_WHAT YOU HAVE TO DO_.
Retype everything in the 160m antenna write-up from "Looking at the" down to "cheap) starting point.", keeping every word and mark unchanged.

_PASSAGE FOR REVIEW_.
<<<<

I needed a field-deployable 160m antenna.  My operating style requires that the antenna system be both light and compact.  QRP power levels are sufficient for my purposes.  I am very comfortable deploying wire antennas in the Pennsylvania woods, and QRP wire antennas can be both light and compact.  I have found that end-fed antennas are simpler to deploy in the field, because they can be configured as an inverted V or as a sloper, using only one point of support.

An end-fed half wave (EFHW) antenna would be naturally resonant, but would need to be over 250 ft (76m) long.  A wire antenna of that length would be challenging to deploy, even in more open areas.  So, I decided to pursue a 9:1 unun-based end-fed “random wire” (EFRW) antenna.  In fact, I have two commercial EFRW antennas available, but have never been successful in tuning them for 160m using the ZM-2 tuner in my field kit.  So, I concluded (probably incorrectly, but more on that later) that I needed to build a 9:1 random wire antenna with a longer radiating element than the 71 ft wire built into my largest existing EFRW.  I also wanted to build this antenna myself, using available components, so that it would be both inexpensive and customized to my needs.

I broke the task into four parts:

First, I needed to build a 9:1 unun suitable for use at QRP power levels.  The 9:1 unun is an autotransformer that reduces antenna feedpoint impedance by a factor of 9, hopefully a level that a wide-range tuner can match to the 50 ohm transceiver impedance.

Second, I had to design and build mechanical elements of the antenna system, incorporating the electrical components needed for the feedpoint.

Third, I needed to select a suitable non-resonant wire length for the radiator.

Finally, I needed to deploy and test the finished antenna on the air.  If successful, testing would culminate in completing an on-air QSO with the antenna being driven at 5 watts or less.

Building the 9:1 Unun

While I have built successful 49:1 ununs as the basis for EFHW antennas, I had no experience building 9:1 ununs.  Accordingly, I started with the ARRL Antenna Book, then a web search.  VK6YSF’s excellent web page provided very detailed instructions for 9:1 unun construction. His 9:1 Unun design was based on a FT140-43 toroid wrapped with heavy gauge magnet wire, with design power rating around 100 watts.  My application was focused on 10 watts maximum, and I wanted a lighter-weight solution to the unun design.

Looking at the components I had available, I found FT50-43 toroids and 24 AWG magnet wire in my inventory.  I had used those during construction of successful 49:1 EFHW antennas.  The VK6YSF design, built with the smaller toroids and lighter magnet wire, seemed to be a good (and cheap) starting point.

>>>>

_SUPPLIED ENTRIES_.
<<<<

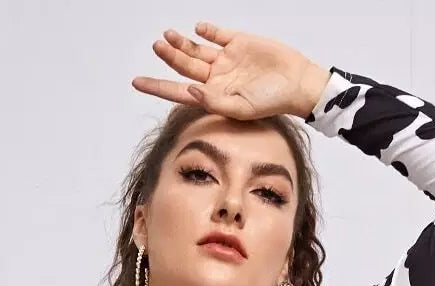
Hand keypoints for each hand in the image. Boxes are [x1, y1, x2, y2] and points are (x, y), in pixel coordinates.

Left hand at [131, 20, 327, 121]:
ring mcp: (226, 59)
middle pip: (185, 66)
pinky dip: (206, 30)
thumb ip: (215, 102)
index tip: (136, 82)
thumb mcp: (241, 108)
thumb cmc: (272, 102)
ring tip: (166, 36)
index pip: (179, 91)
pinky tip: (199, 29)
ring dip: (180, 43)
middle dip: (169, 57)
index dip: (158, 86)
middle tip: (157, 46)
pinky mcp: (238, 42)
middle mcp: (217, 78)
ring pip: (196, 49)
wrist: (297, 82)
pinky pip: (216, 34)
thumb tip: (190, 90)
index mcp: (214, 96)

>>>>

_ANSWER BELOW_.
Looking at the components I had available, I found FT50-43 toroids and 24 AWG magnet wire in my inventory.  I had used those during construction of successful 49:1 EFHW antennas.  The VK6YSF design, built with the smaller toroids and lighter magnet wire, seemed to be a good (and cheap) starting point.